→ PETUNJUK KERJA:
1. Dalam tulisan tentang pernikahan, kapan terakhir kali penulis bertemu kawan kecilnya?
2. Teruskan tulisan tentang pernikahan mulai dari sesudah kalimat terakhirnya.

Suatu malam menjelang tengah malam, kemudian aku ditelponi kawan kecilku yang ingin menyampaikan curahan hatinya dalam permsalahan hidup rumah tangga bersama suaminya. Sebetulnya cukup lama kami tidak pernah berhubungan selepas dari masa kelulusan sekolah dulu, namun waktu sekolah dulu kami adalah satu gank yang kalo kata anak saya sekarang adalah BFF (Best Friend Forever). Dan. Teakhir bertemu adalah pada saat menghadiri pernikahannya dengan suaminya itu.
Pernikahan yang begitu sangat megah dan membanggakan itu menjadi sangat luar biasa dibandingkan dengan prosesi pernikahan aku bersama bundaku tercinta. Banyak undangan mulai dari kalangan tokoh masyarakat, pejabat yang menjadi rekanan orang tua kedua mempelai hingga rekan-rekan sejawat dari sang pengantin. Semua dari kami melihat momentum tersebuit bagaikan cerita puteri dan pangeran dari kerajaan impian. Hampir semua berdecak kagum dan merasa ngiri atas apa yang terlihat.
Sejenak setelah menerima curhatan BFF-ku ini, tertegunlah aku mensyukuri atas apa yang aku miliki bersama bundaku. Ya, kami merangkai perjalanan proses pernikahan ini hanyalah dengan cara sederhana yaitu dengan cara menjalin kecintaan dan kerjasama, mendahulukan kepentingan bersama, ketentraman hubungan rohani yang mulia dan keterikatan jasad/fisik yang disyari’atkan.

→ DATA TINJAUAN:

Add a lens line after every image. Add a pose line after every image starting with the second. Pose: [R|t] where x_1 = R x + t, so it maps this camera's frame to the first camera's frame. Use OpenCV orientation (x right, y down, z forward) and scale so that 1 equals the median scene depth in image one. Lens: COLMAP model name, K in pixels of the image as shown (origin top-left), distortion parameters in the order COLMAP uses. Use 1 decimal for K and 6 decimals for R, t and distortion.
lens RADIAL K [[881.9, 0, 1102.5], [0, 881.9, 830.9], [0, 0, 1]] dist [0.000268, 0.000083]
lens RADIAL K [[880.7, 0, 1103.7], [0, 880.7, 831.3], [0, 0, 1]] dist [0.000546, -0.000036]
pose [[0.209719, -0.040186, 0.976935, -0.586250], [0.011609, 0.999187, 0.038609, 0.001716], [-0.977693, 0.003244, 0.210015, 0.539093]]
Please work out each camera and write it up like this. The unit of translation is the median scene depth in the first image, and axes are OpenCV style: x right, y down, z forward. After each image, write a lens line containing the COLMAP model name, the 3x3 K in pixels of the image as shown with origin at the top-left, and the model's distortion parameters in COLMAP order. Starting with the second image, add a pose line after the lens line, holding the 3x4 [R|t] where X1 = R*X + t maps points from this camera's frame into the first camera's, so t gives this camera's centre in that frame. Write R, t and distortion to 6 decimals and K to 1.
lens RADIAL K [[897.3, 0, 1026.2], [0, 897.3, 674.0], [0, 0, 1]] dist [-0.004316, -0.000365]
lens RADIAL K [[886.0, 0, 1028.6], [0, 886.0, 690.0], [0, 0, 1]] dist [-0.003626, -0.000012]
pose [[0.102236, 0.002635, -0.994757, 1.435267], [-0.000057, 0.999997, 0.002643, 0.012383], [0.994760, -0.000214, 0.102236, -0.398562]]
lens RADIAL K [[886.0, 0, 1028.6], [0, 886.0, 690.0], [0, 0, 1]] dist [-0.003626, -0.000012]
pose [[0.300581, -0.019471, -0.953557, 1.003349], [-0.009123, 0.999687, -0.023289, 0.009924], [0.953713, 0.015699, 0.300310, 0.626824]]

→ JAWABAN LATIHAN:
1. Terakhir bertemu saat penulis menghadiri pernikahan kawan kecilnya itu dengan suaminya.

2.
Kami, bahkan tak mengerti apa yang sering disebut banyak orang ketika memberikan ucapan selamat dalam menghadiri undangan pernikahaan “Selamat ya, semoga pernikahannya menjadi keluarga Sakinah, Mawaddah, Warahmah!”
Dan bagi kami Pernikahan adalah benteng yang dapat menekan kejalangan nafsu seksual dan menghalangi kami dari keterjerumusan ke dalam lubang-lubang maksiat.
Kembali pada SAMARA (Sakinah Mawaddah Rahmah), yang Kami fahami hanyalah sebatas arti dari Sakinah yang berarti kedamaian, ketentraman, ketenangan, kebahagiaan.Kata mawaddah berarti kasih sayang, dan Rahmah, kelembutan hati dan perasaan empati yang mendorong seseorang melakukan kebaikan kepada pihak lain yang patut dikasihi dan disayangi. (disarikan dari beberapa sumber yang pernah aku pelajari)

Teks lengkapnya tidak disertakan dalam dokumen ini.